Give the listing again, word for word, and let no picture into it.

SUPPLIED RECORDS →
☆ ☆ ☆
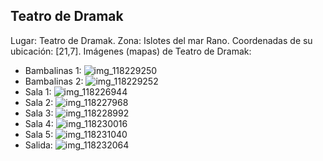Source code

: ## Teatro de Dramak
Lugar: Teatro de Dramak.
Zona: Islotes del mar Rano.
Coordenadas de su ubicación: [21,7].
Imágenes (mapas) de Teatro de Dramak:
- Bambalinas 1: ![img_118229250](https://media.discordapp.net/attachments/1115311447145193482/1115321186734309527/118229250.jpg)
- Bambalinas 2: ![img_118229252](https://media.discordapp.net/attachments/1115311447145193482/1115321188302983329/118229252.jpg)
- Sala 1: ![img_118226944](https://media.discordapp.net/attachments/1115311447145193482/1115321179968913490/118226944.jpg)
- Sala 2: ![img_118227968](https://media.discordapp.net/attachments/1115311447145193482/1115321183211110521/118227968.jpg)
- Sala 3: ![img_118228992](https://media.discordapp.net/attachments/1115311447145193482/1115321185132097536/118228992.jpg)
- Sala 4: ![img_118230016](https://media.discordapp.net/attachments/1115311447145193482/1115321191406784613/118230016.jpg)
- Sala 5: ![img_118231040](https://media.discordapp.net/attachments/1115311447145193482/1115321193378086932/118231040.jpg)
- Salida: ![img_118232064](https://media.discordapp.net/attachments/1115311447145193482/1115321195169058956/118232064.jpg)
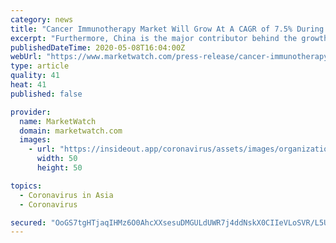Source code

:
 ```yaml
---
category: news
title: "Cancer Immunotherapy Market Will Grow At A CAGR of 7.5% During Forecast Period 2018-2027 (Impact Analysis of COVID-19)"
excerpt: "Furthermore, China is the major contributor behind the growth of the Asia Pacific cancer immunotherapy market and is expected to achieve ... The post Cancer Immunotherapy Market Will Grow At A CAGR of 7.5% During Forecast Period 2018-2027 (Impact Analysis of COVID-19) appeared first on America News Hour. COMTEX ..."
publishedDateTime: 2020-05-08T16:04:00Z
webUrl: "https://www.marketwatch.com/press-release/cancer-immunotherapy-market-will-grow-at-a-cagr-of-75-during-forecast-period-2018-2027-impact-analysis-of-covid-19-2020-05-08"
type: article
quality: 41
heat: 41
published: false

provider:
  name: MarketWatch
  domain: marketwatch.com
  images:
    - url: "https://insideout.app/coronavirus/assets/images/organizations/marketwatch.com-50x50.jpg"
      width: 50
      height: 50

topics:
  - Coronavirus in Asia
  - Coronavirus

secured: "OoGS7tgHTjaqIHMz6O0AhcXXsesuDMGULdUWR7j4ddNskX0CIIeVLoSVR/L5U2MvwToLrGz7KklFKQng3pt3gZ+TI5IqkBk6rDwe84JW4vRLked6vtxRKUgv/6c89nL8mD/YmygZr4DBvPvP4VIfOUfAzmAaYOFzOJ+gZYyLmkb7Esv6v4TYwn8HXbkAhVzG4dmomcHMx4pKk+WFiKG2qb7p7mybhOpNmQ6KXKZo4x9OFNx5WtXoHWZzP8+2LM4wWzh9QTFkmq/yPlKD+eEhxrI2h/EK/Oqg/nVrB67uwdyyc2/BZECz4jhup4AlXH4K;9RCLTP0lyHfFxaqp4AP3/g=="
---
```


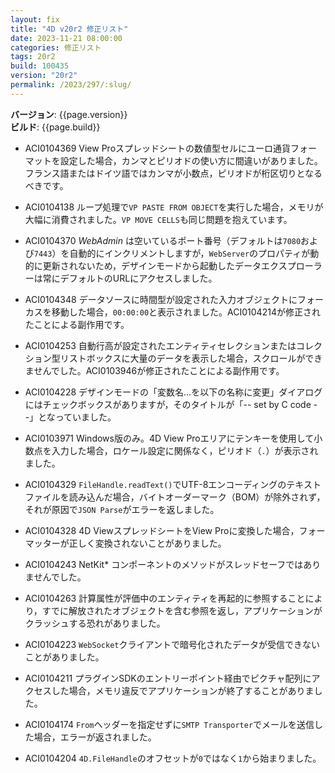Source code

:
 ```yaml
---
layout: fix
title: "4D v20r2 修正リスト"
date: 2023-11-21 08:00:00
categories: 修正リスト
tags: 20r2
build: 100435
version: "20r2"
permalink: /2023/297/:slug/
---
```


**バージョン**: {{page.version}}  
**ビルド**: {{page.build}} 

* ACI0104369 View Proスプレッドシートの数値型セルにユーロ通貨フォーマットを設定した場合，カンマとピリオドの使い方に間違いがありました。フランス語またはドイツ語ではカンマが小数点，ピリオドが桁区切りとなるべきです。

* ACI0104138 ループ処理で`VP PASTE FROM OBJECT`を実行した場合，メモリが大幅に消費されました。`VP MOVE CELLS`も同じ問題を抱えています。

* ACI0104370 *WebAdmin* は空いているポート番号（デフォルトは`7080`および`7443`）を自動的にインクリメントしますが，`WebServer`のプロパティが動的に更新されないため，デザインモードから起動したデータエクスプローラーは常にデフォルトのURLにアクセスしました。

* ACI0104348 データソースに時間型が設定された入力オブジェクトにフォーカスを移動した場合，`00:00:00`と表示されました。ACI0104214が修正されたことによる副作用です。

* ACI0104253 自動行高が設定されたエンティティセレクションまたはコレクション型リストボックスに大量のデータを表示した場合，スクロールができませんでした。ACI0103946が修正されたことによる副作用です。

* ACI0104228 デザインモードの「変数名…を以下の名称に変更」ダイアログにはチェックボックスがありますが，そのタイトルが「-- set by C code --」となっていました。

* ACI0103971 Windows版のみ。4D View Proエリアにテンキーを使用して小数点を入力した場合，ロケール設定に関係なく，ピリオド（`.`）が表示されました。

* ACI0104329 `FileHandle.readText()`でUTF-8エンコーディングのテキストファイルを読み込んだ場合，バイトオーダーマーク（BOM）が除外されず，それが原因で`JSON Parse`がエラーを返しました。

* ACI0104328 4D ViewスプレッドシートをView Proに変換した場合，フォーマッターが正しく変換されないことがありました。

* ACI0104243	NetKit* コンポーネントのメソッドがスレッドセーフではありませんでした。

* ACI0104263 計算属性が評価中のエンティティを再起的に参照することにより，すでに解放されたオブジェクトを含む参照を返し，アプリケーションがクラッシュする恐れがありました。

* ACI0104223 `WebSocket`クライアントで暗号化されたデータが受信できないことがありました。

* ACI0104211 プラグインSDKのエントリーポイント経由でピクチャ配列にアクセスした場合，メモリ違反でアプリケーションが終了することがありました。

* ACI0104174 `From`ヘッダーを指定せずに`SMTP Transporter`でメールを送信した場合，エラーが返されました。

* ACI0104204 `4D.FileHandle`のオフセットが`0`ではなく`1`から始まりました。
☆ ☆ ☆
RESULT →
Source code

: ## Teatro de Dramak
Lugar: Teatro de Dramak.
Zona: Islotes del mar Rano.
Coordenadas de su ubicación: [21,7].
Imágenes (mapas) de Teatro de Dramak:
- Bambalinas 1: ![img_118229250](https://media.discordapp.net/attachments/1115311447145193482/1115321186734309527/118229250.jpg)
- Bambalinas 2: ![img_118229252](https://media.discordapp.net/attachments/1115311447145193482/1115321188302983329/118229252.jpg)
- Sala 1: ![img_118226944](https://media.discordapp.net/attachments/1115311447145193482/1115321179968913490/118226944.jpg)
- Sala 2: ![img_118227968](https://media.discordapp.net/attachments/1115311447145193482/1115321183211110521/118227968.jpg)
- Sala 3: ![img_118228992](https://media.discordapp.net/attachments/1115311447145193482/1115321185132097536/118228992.jpg)
- Sala 4: ![img_118230016](https://media.discordapp.net/attachments/1115311447145193482/1115321191406784613/118230016.jpg)
- Sala 5: ![img_118231040](https://media.discordapp.net/attachments/1115311447145193482/1115321193378086932/118231040.jpg)
- Salida: ![img_118232064](https://media.discordapp.net/attachments/1115311447145193482/1115321195169058956/118232064.jpg)
Source code

:
 ```yaml
---
category: news
title: "Cancer Immunotherapy Market Will Grow At A CAGR of 7.5% During Forecast Period 2018-2027 (Impact Analysis of COVID-19)"
excerpt: "Furthermore, China is the major contributor behind the growth of the Asia Pacific cancer immunotherapy market and is expected to achieve ... The post Cancer Immunotherapy Market Will Grow At A CAGR of 7.5% During Forecast Period 2018-2027 (Impact Analysis of COVID-19) appeared first on America News Hour. COMTEX ..."
publishedDateTime: 2020-05-08T16:04:00Z
webUrl: "https://www.marketwatch.com/press-release/cancer-immunotherapy-market-will-grow-at-a-cagr-of-75-during-forecast-period-2018-2027-impact-analysis-of-covid-19-2020-05-08"
type: article
quality: 41
heat: 41
published: false

provider:
  name: MarketWatch
  domain: marketwatch.com
  images:
    - url: "https://insideout.app/coronavirus/assets/images/organizations/marketwatch.com-50x50.jpg"
      width: 50
      height: 50

topics:
  - Coronavirus in Asia
  - Coronavirus

secured: "OoGS7tgHTjaqIHMz6O0AhcXXsesuDMGULdUWR7j4ddNskX0CIIeVLoSVR/L5U2MvwToLrGz7KklFKQng3pt3gZ+TI5IqkBk6rDwe84JW4vRLked6vtxRKUgv/6c89nL8mD/YmygZr4DBvPvP4VIfOUfAzmAaYOFzOJ+gZYyLmkb7Esv6v4TYwn8HXbkAhVzG4dmomcHMx4pKk+WFiKG2qb7p7mybhOpNmQ6KXKZo4x9OFNx5WtXoHWZzP8+2LM4wWzh9QTFkmq/yPlKD+eEhxrI2h/EK/Oqg/nVrB67uwdyyc2/BZECz4jhup4AlXH4K;9RCLTP0lyHfFxaqp4AP3/g=="
---
```


Source code

:
 ```yaml
---
layout: fix
title: "4D v20r2 修正リスト"
date: 2023-11-21 08:00:00
categories: 修正リスト
tags: 20r2
build: 100435
version: "20r2"
permalink: /2023/297/:slug/
---
```


**バージョン**: {{page.version}}  
**ビルド**: {{page.build}} 

* ACI0104369 View Proスプレッドシートの数値型セルにユーロ通貨フォーマットを設定した場合，カンマとピリオドの使い方に間違いがありました。フランス語またはドイツ語ではカンマが小数点，ピリオドが桁区切りとなるべきです。

* ACI0104138 ループ処理で`VP PASTE FROM OBJECT`を実行した場合，メモリが大幅に消費されました。`VP MOVE CELLS`も同じ問題を抱えています。

* ACI0104370 *WebAdmin* は空いているポート番号（デフォルトは`7080`および`7443`）を自動的にインクリメントしますが，`WebServer`のプロパティが動的に更新されないため，デザインモードから起動したデータエクスプローラーは常にデフォルトのURLにアクセスしました。

* ACI0104348 データソースに時間型が設定された入力オブジェクトにフォーカスを移動した場合，`00:00:00`と表示されました。ACI0104214が修正されたことによる副作用です。

* ACI0104253 自動行高が設定されたエンティティセレクションまたはコレクション型リストボックスに大量のデータを表示した場合，スクロールができませんでした。ACI0103946が修正されたことによる副作用です。

* ACI0104228 デザインモードの「変数名…を以下の名称に変更」ダイアログにはチェックボックスがありますが，そのタイトルが「-- set by C code --」となっていました。

* ACI0103971 Windows版のみ。4D View Proエリアにテンキーを使用して小数点を入力した場合，ロケール設定に関係なく，ピリオド（`.`）が表示されました。

* ACI0104329 `FileHandle.readText()`でUTF-8エンコーディングのテキストファイルを読み込んだ場合，バイトオーダーマーク（BOM）が除外されず，それが原因で`JSON Parse`がエラーを返しました。

* ACI0104328 4D ViewスプレッドシートをView Proに変換した場合，フォーマッターが正しく変換されないことがありました。

* ACI0104243	NetKit* コンポーネントのメソッドがスレッドセーフではありませんでした。

* ACI0104263 計算属性が評価中のエンティティを再起的に参照することにより，すでに解放されたオブジェクトを含む参照を返し，アプリケーションがクラッシュする恐れがありました。

* ACI0104223 `WebSocket`クライアントで暗号化されたデータが受信できないことがありました。

* ACI0104211 プラグインSDKのエントリーポイント経由でピクチャ配列にアクセスした場合，メモリ違反でアプリケーションが終了することがありました。

* ACI0104174 `From`ヘッダーを指定せずに`SMTP Transporter`でメールを送信した場合，エラーが返されました。

* ACI0104204 `4D.FileHandle`のオフセットが`0`ではなく`1`から始まりました。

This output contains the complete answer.